EXCERPTED TEXT:
# AEP Opens 26,000 More Acres



## franman78 (May 27, 2008)

http://www.ohiodnr.com/home_page/Ne...hio-Adds-26-000-Acres-to-ReCreation-Land.aspx

I came across this article today on the ODNR's website. AEP announced that they are openning up 26,000 additional acres of ReCreation Land. Below is a link to a map for the new areas, which actually looks like a lot of the remaining restricted areas that Central Ohio Coal/CONSOL has been reclaiming for the past several years.

http://www.dnr.state.oh.us/LinkClick.aspx?fileticket=kWH+elreNmE=&tabid=19694


----------



## shroomhunter (Aug 6, 2004)

Sweet, that tiny little rectangular shaped chunk at CR 78 and 284 is my 5 acres I bought this past summer. If this map is correct it looks as if many of the restricted areas have been re-opened including campsite N. I'll certainly verify before wandering into those areas though.


----------



## franman78 (May 27, 2008)

I was just down there two weeks ago, and the restricted signs were still up in most places. I would assume this announcement just came out recently, and they probably haven't changed the signs yet. It also shows the back of D now not being restricted as well, but the gate to the lake there is still up with no trespassing signs. I am excited to get back into L's area.


----------

REQUIRED ACTIONS:
**a)** Name every area or campsite that the forum thread about AEP ReCreation Land refers to by a single letter.
**b)** Please lay out the rows as a numbered list, starting with the line that contains "What is the value" and going on through the last of the rows, leaving out blank lines and the pictures.

GIVEN ENTRIES:

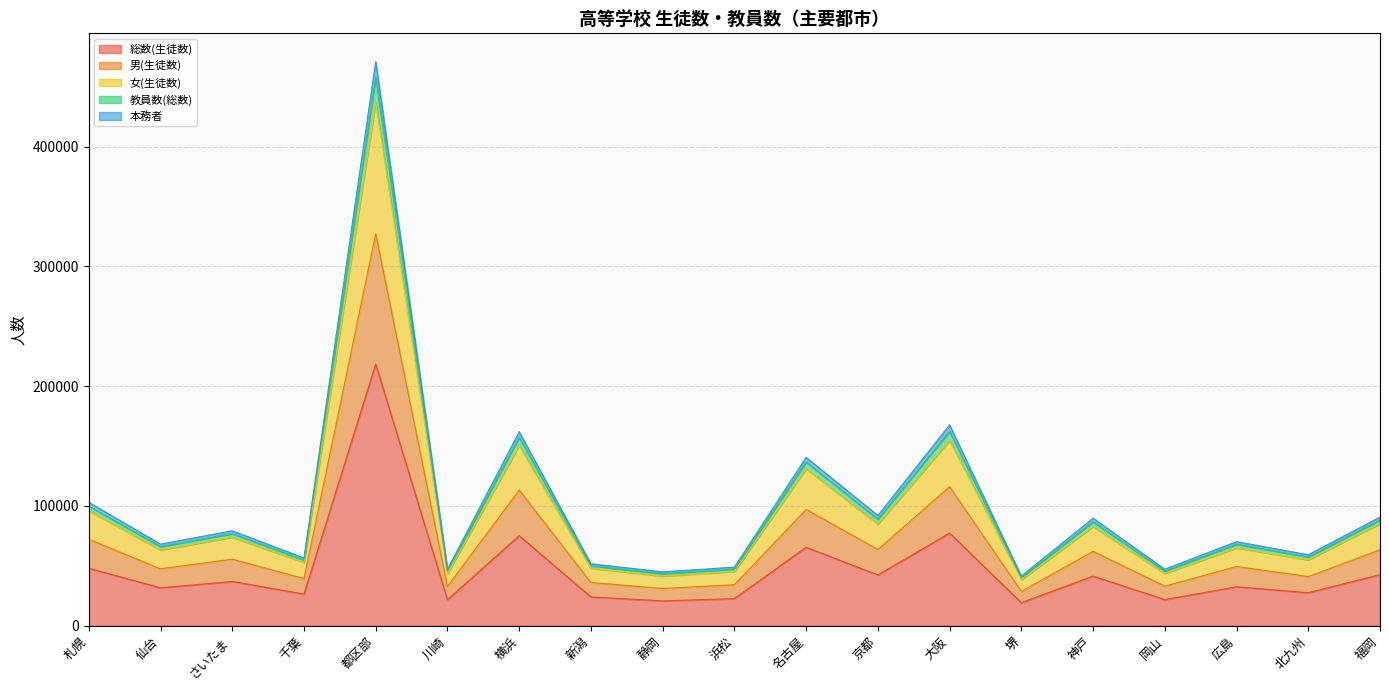

Which category has the highest value in the 総数(生徒数) series?

都区部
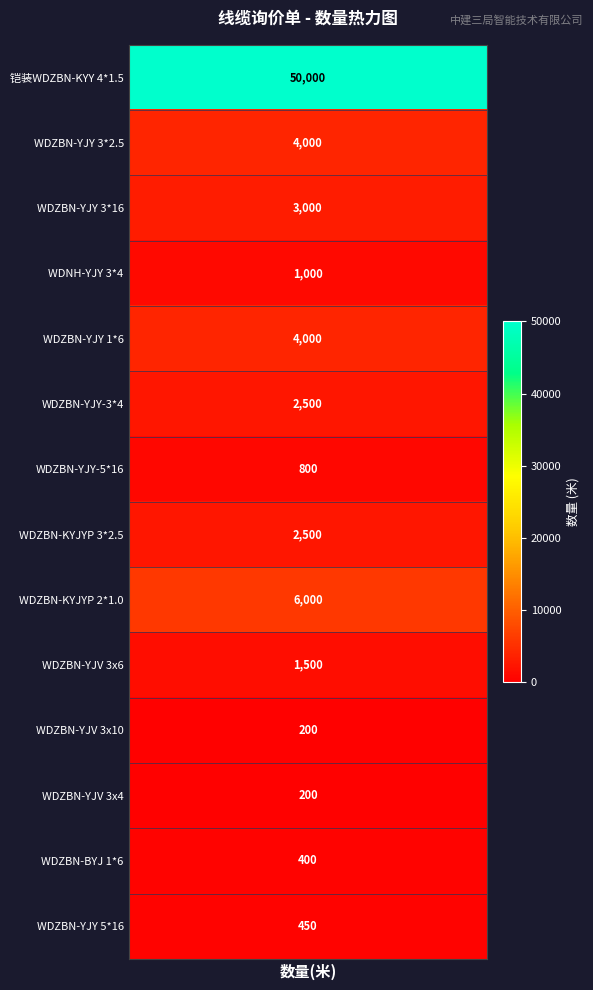

Reading left to right, list all the values displayed in this chart.

50000	4000	3000	1000	4000	2500	800	2500	6000	1500	200	200	400	450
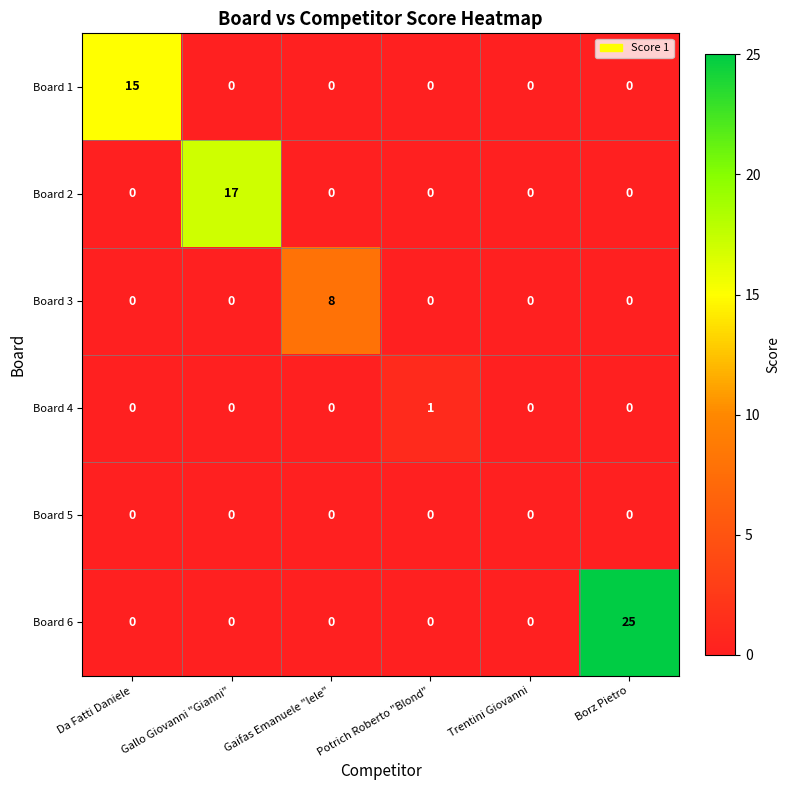

Rank the series by their maximum value, from lowest to highest.

Board 5, Board 4, Board 3, Board 1, Board 2, Board 6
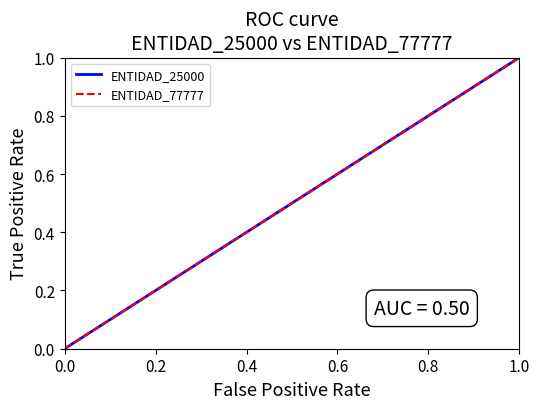

Does the chart have visible grid lines?

No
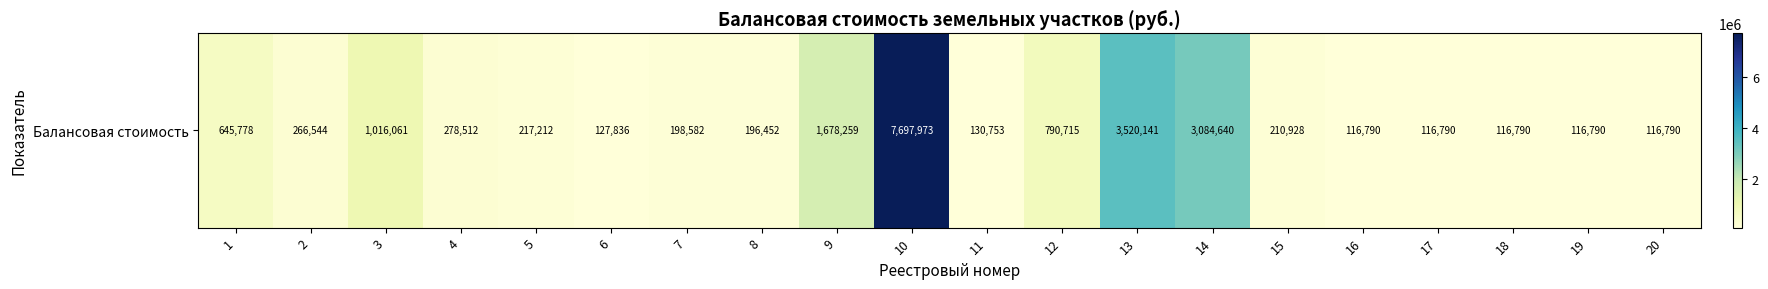

At which label does the data first exceed 217212?

1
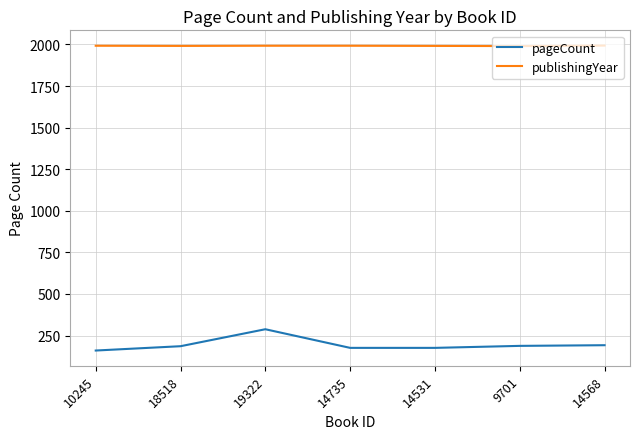

What is the minimum value shown in the chart?

160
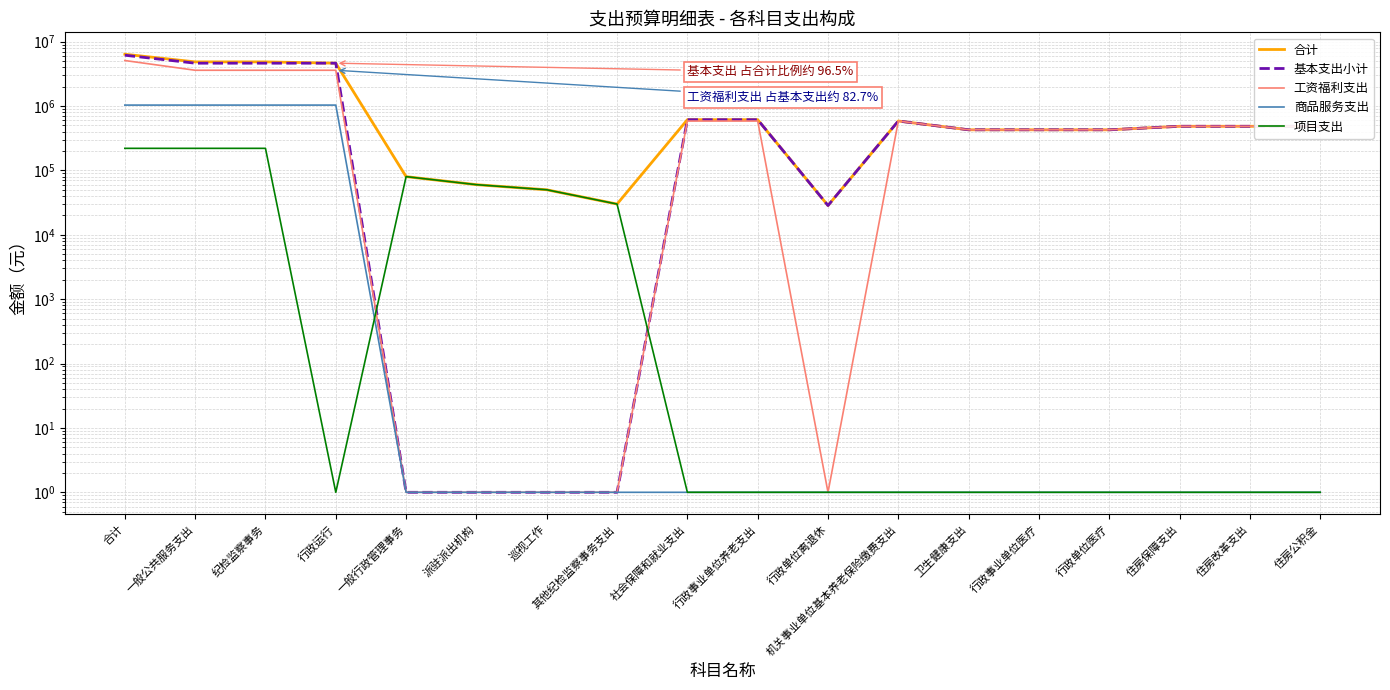

Where is 基本支出小计 nearest to the value 3074414?

一般公共服务支出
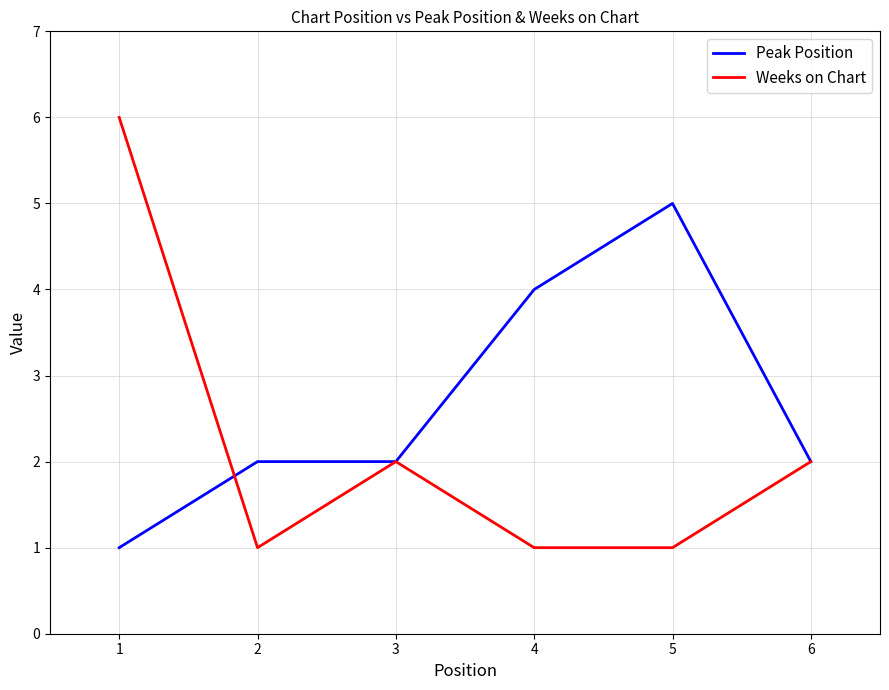

Is the value of Peak Position at 1 greater than the value of Weeks on Chart at 3?

No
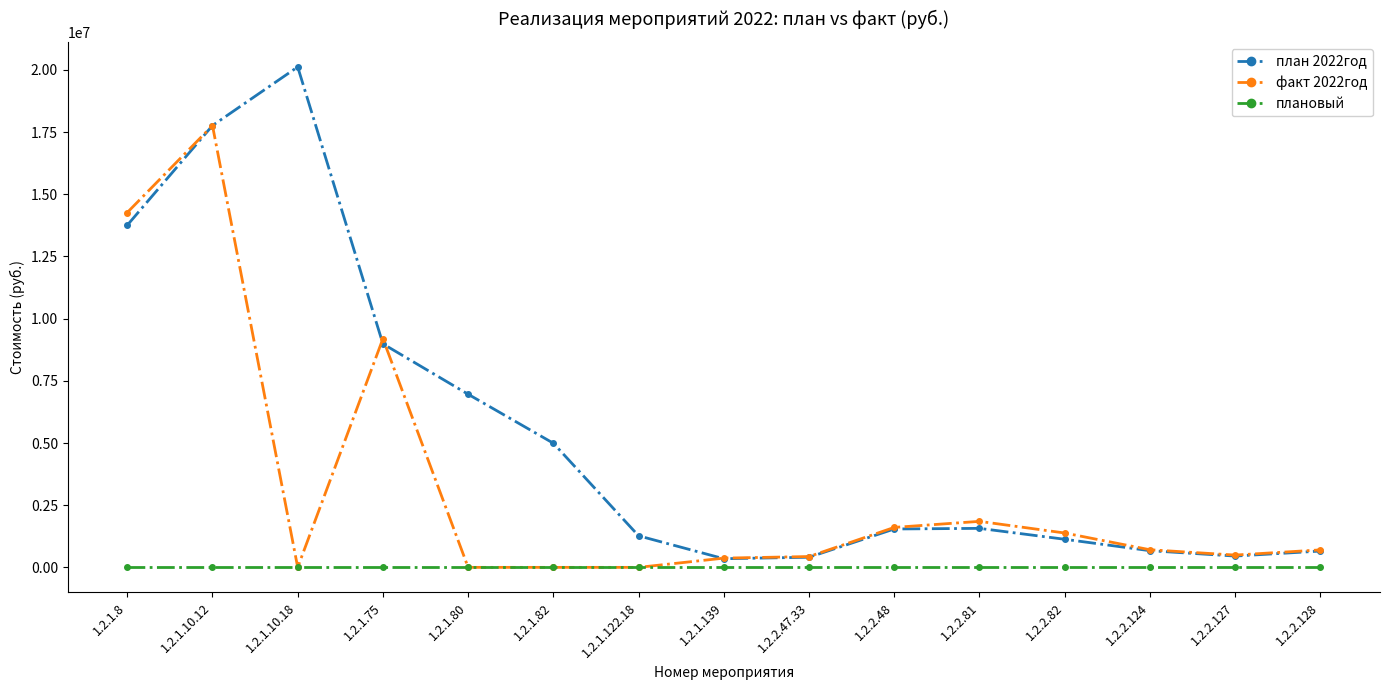

Does the chart display data point markers on the line(s)?

Yes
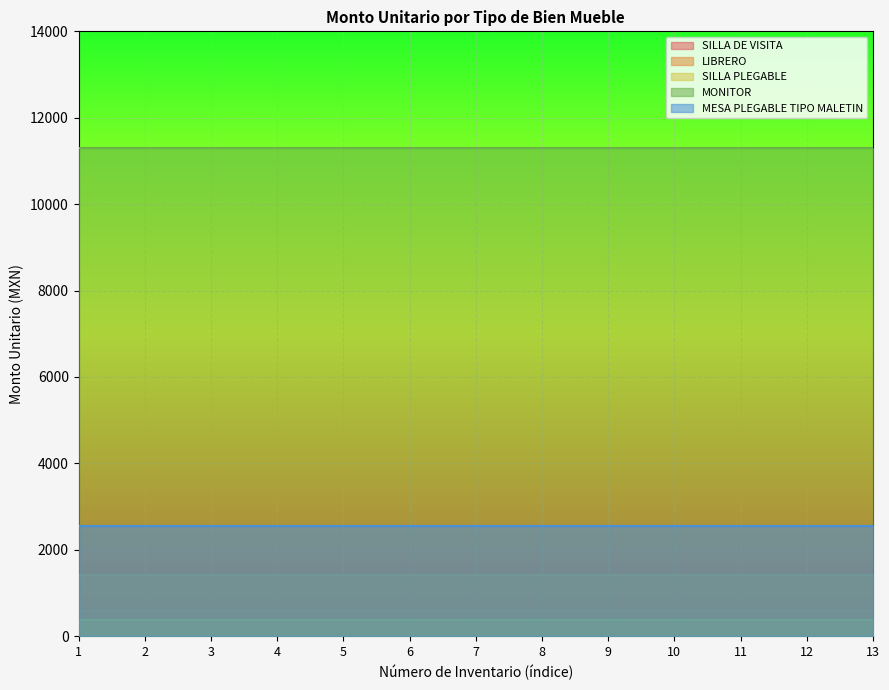

What is the value of the LIBRERO point at the 9th from the left?

1416.2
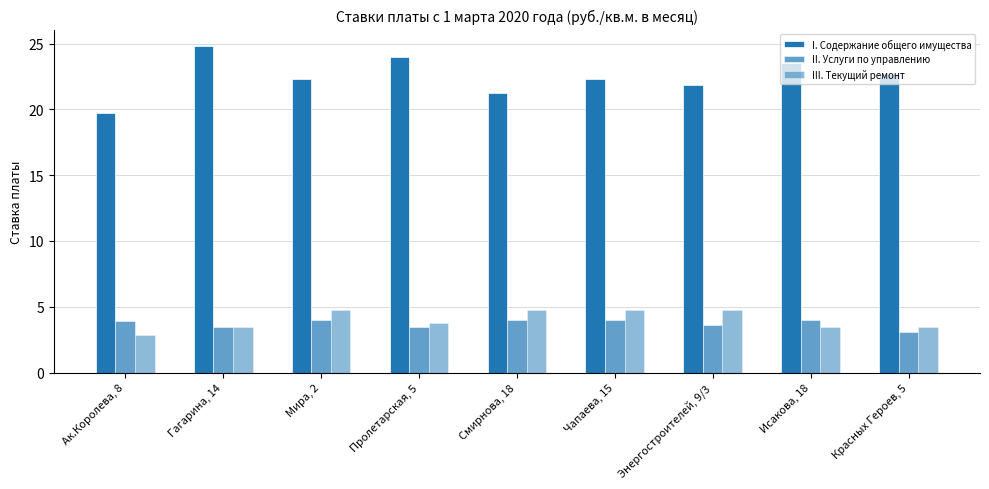

What is the spread (max minus min) of values at Смирнова, 18?

17.2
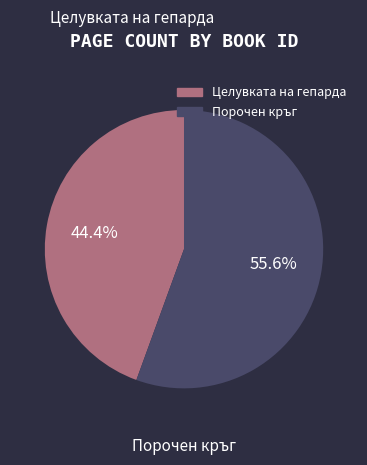

Is there a majority slice in this chart?

Yes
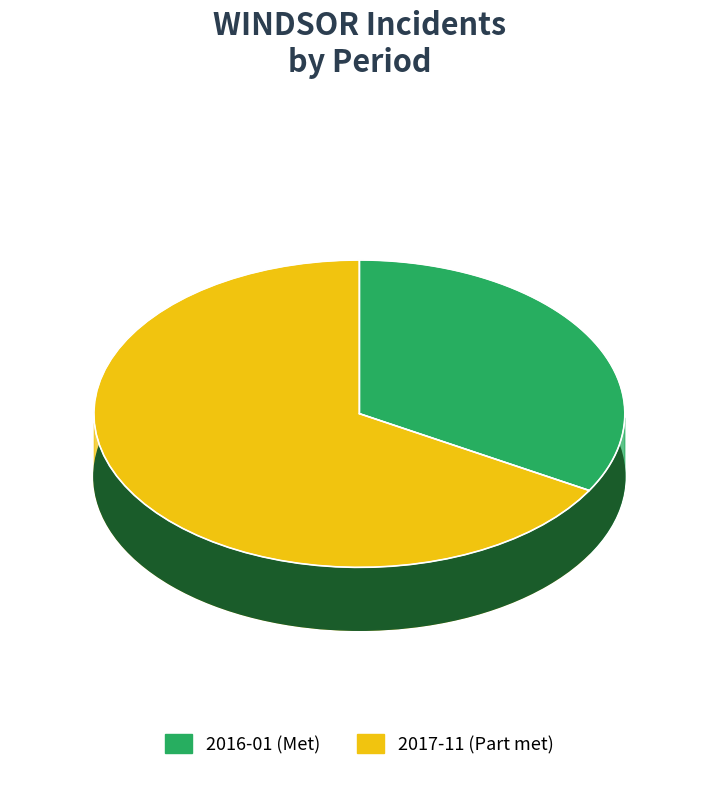

Combined, do 2017-11 and TOTAL= account for over 50%?

Yes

RESPONSES PER TASK:
**a)** N, D, L

**b)**
1. What is the value of the LIBRERO point at the 9th from the left?
2. 1416.2
3. What is the spread (max minus min) of values at Смирнова, 18?
4. 17.2
5. Is there a majority slice in this chart?
6. Yes
7. Combined, do 2017-11 and TOTAL= account for over 50%?
8. Yes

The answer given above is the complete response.